We're informed that this title shot was influenced by the fan vote that had Desmond Wolfe at number 1 (didn't Hulk Hogan decide the match earlier in the show, though?). He gets a jobber entrance. Sigh. Wolfe straight to the outside with a dropkick and takes control immediately, which is obviously just setting up for RVD to come back. Our friend the ticker says hello, talking about the Thursday night move, the top 3 vote getters for the poll so far being Wolfe, Hardy, and Anderson, the Hardy/Anderson match confirmed, and "still to come"... this match that's happening now. Should we give the ticker a name? It's had more appearances than Generation Me so far, so...

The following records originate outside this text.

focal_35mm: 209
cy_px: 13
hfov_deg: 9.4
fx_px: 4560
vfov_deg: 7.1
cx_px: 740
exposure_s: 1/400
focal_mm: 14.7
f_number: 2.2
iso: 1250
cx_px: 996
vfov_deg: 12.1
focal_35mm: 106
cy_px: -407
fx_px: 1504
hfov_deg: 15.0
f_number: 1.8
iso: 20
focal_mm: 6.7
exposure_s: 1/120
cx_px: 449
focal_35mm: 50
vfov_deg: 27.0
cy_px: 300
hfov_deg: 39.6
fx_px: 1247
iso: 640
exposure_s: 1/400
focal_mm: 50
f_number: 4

RVD briefly takes control with a heel kick - his kicks look so smooth even now. Two failed Tower of London attempts (how long has it been since Wolfe hit that move for the finish??) lead quickly to a 5-Star Frog Splash for the pin and win. That was... a microscopic amount over 3 minutes, bell to bell. Shows how much they care about the fan favourite Desmond Wolfe... Then AJ Styles attacks RVD, effectively telling the fans "Stop caring about that loser in purple". We're on three burials tonight! And of course we cut away to "Where's Poochie Hogan?", where in today's episode, Hogan is tending to Jeff jarrett who's dealing with possible baseball bat-related injuries.

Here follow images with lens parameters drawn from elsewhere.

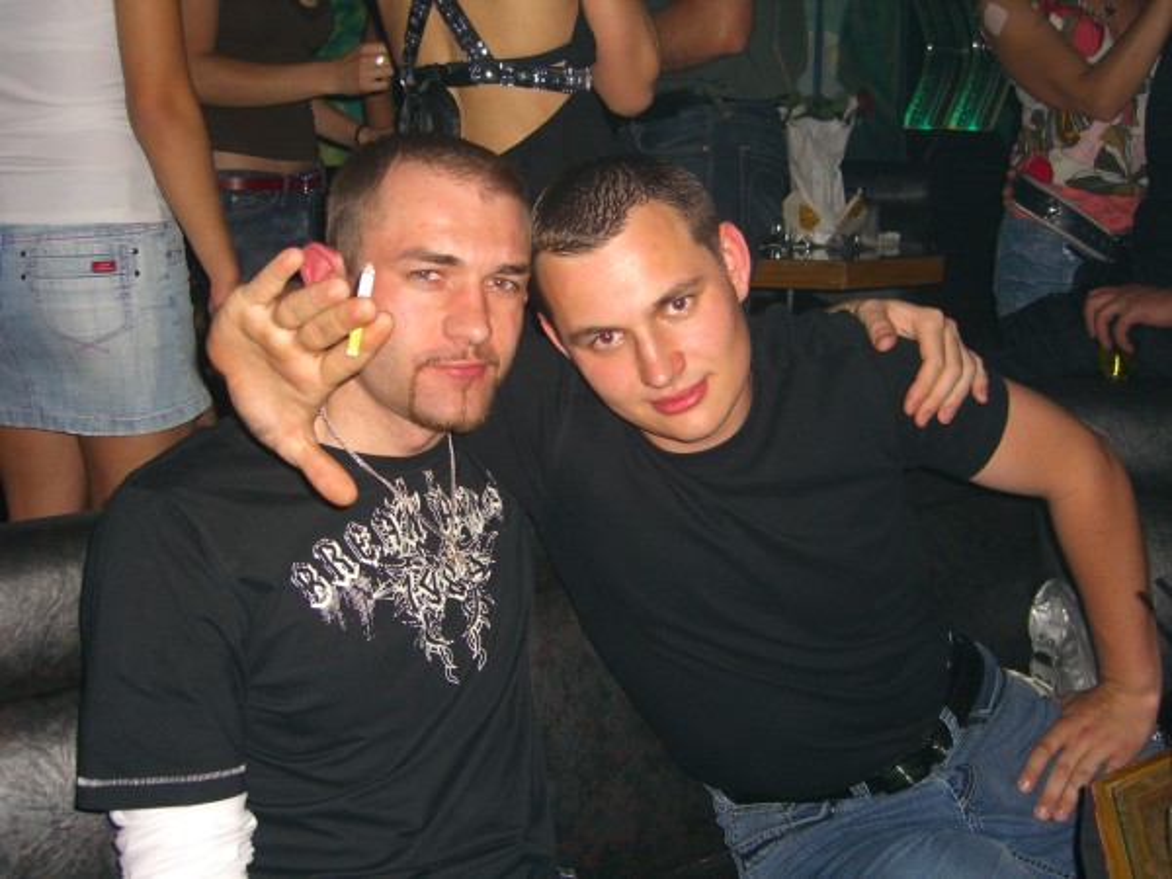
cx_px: 586
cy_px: 440
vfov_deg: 37.7
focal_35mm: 38
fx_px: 1287
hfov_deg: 49.0
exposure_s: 1/60
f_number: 2.8
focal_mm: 7.9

Hogan walks in and ignores his massive waste of pyro. Tenay name-drops WCW needlessly. Turns out we're not seeing that hot new signing tonight. Hogan babbles about what's real and what's damn real not real. Sting's here, and when asked "what makes you tick?" he says it's TNA. Oh, so that's why you choked out Dixie Carter. No sarcasm there - Dixie is part of the problem. He hates Hogan, and gets TNA chants by mentioning TNA. Sting name-drops WWF and WCW. "You've got no protection here", he says to a man with creative control. Hogan calls him out for continuing the feuds based on years ago, which is what's going on in this entire company at the moment. Hogan double dog dares Sting to hit him with the bat, but he's stopped by Jeff jarrett, who gets boos despite being nominally the face.

That sure was the last ever Monday Night Impact. It wasn't the best - in fact it was a real whimper to end on, full of burials and old guys jerking off their old glories. Who knows, maybe we'll get something better on Thursdays. Maybe not. See you then.